Weekly Wrap: Sell Them Smartphones
By Carlo Longino, Fri Feb 04 08:30:00 GMT 2005

Smartphone sales skyrocket, a DoCoMo exec reflects on the company's strategy and success, fallout from the Sprint/Nextel deal, and more.


A research firm said this week handset manufacturers shipped twice the number of smartphones in 2004 as they did a year earlier, though the devices made up just 2.5% of the entire mobile handset market. Symbian leads in terms of operating system market share, with 82%, while Nokia shipped two-thirds of all the phones.

Speaking of Symbian, the company announced the latest version of its software this week, and while it doesn't seem to include any groundbreaking new features, it does have some new tools for operators to access devices over the air. One new feature is the ability for operators to "audit applications" on users' devices, making some wonder if the features are less about customization and support, and more about control.

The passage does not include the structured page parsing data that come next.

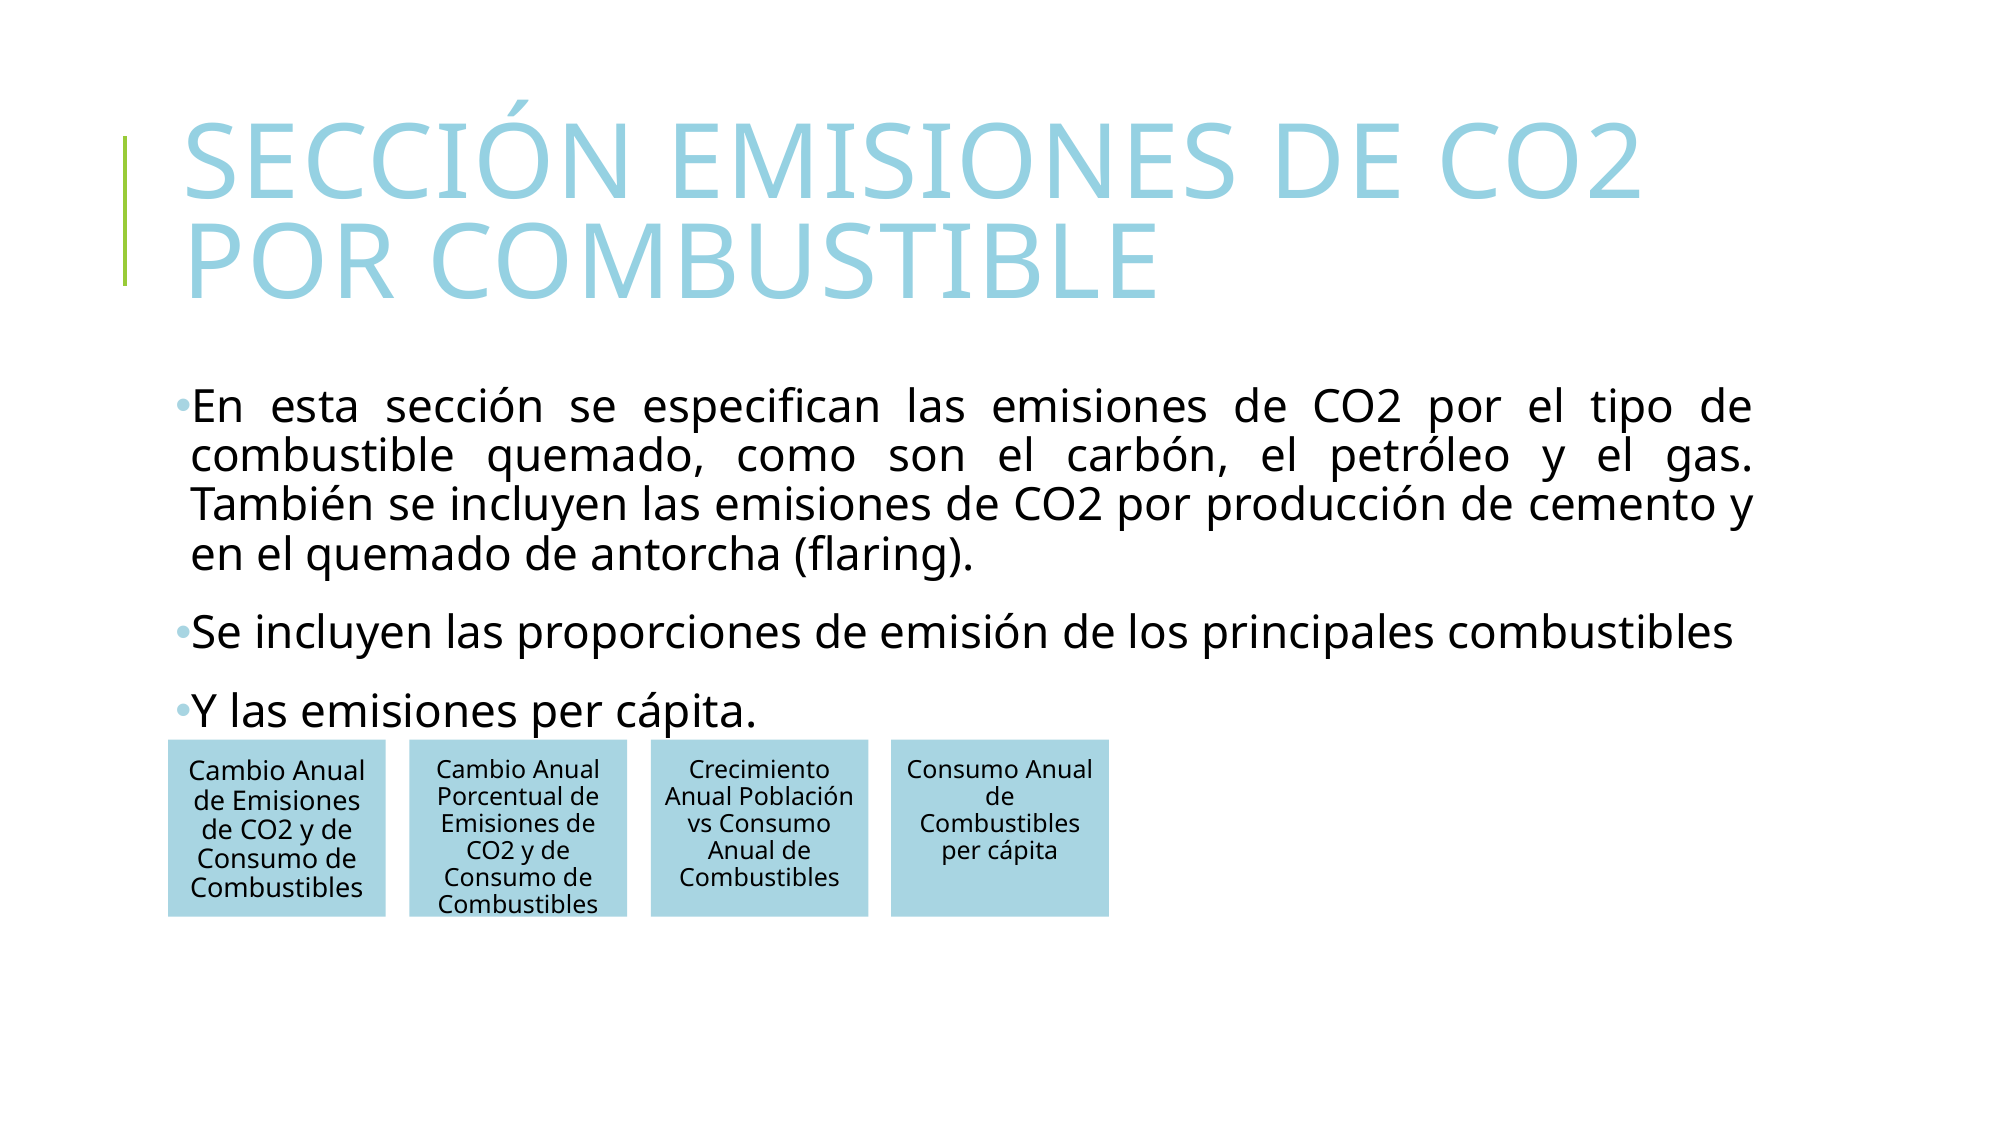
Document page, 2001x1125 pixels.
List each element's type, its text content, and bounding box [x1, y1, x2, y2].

list En esta sección se especifican las emisiones de CO2 por el tipo de combustible quemado, como son el carbón, el petróleo y el gas. También se incluyen las emisiones de CO2 por producción de cemento y en el quemado de antorcha (flaring). Se incluyen las proporciones de emisión de los principales combustibles Y las emisiones per cápita. [168, 375, 1763, 1035]
text_box Crecimiento Anual Población vs Consumo Anual de Combustibles [650, 739, 869, 917]
text_box Cambio Anual de Emisiones de CO2 y de Consumo de Combustibles [168, 739, 386, 917]
text_box Cambio Anual Porcentual de Emisiones de CO2 y de Consumo de Combustibles [409, 739, 628, 917]
text_box Consumo Anual de Combustibles per cápita [891, 739, 1109, 917]
title SECCIÓN EMISIONES DE CO2 POR COMBUSTIBLE [168, 96, 1763, 342]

NTT DoCoMo VP Kei-ichi Enoki discussed the carrier's success and future this week, expressing little belief in certain features, like video calling and TV on mobiles, and also giving some insight into the company's decision to instigate flat-rate data pricing. While the move deserves a lot of the credit for helping DoCoMo battle back against KDDI, Enoki's not a big fan of the concept, saying it increases usage without increasing revenues, and that the company was forced into it by the competition.

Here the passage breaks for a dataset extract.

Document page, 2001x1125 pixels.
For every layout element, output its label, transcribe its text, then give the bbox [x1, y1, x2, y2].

The effects of Sprint and Nextel's plan to emerge are beginning to trickle down: Nextel has trial users of its FLASH-OFDM network from Flarion that it will shut the service down later in the year, ruffling some feathers. Nextel had a problem in that there was no clear path to upgrade its iDEN network for high-speed data, and it had been testing a number of different technologies. But given Sprint's intentions to upgrade its CDMA network to EV-DO and roll in Nextel, the problem's solved.

But don't dance a jig in celebration of the Sprint-Nextel merger until the deal closes: one report says Verizon (the parent of Verizon Wireless) is interested in buying Sprint. Given all the consolidation in the US telecom industry, wireline and wireless, it's not too surprising, though the most logical combination would be Verizon buying Sprint's fixed business, leaving the combined Sprint/Nextel as a purely wireless carrier, and letting Verizon expand outside its regional base in the northeast US.

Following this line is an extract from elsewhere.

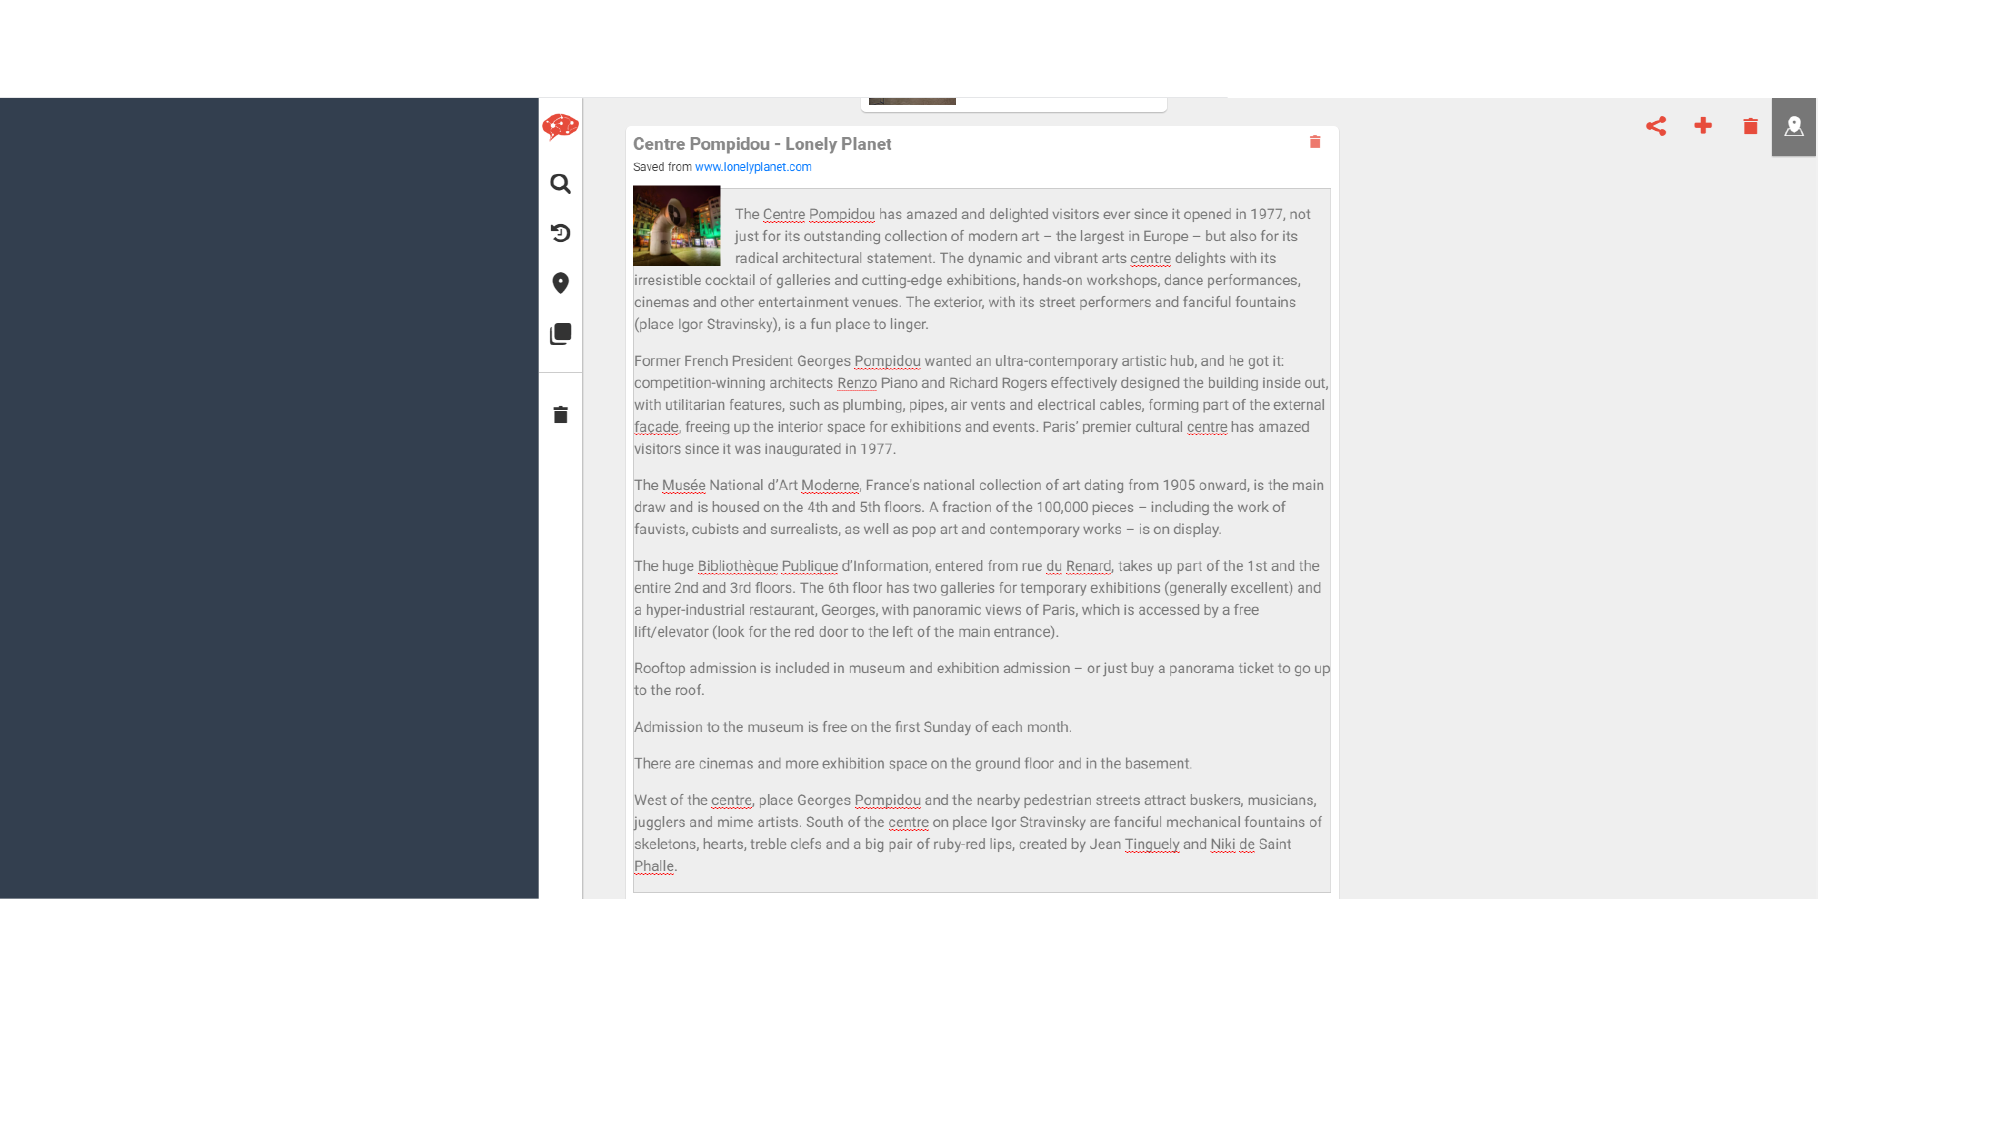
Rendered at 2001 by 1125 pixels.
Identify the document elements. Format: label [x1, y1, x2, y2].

text_box [0, 97, 1229, 900]
picture [538, 97, 1818, 899]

One role Sprint is filling is to become "the carrier's carrier", the network provider of choice for virtual operators. While other operators are dabbling in providing service for MVNOs, Sprint has jumped in with both feet.

There's a bubble growing in the mobile industry, and there's a good chance it's around ringtones. While sales continue to be successful and the hype grows, there are complications and competitive pressures arising, particularly as young users wonder why ringtones cost so much more than downloading the actual song they're taken from.

Interest is growing, too, in mobile games -- this time in India, where their simplicity, low cost and easy access are fueling success. Perhaps soon people there will be playing interactive games on motion-sensitive handsets, a number of which have emerged elsewhere in Asia, letting users simulate golf swings or shoot-em-ups.

Elsewhere on the site this week, David Pescovitz shares the work of some researchers that can detect how engaged you are in a conversation, Mark Frauenfelder draws up some advances in pen-based research, Steve Wallage explains why some Japanese carriers are down on prepaid service, and Howard Rheingold takes a look at Swedish online community LunarStorm.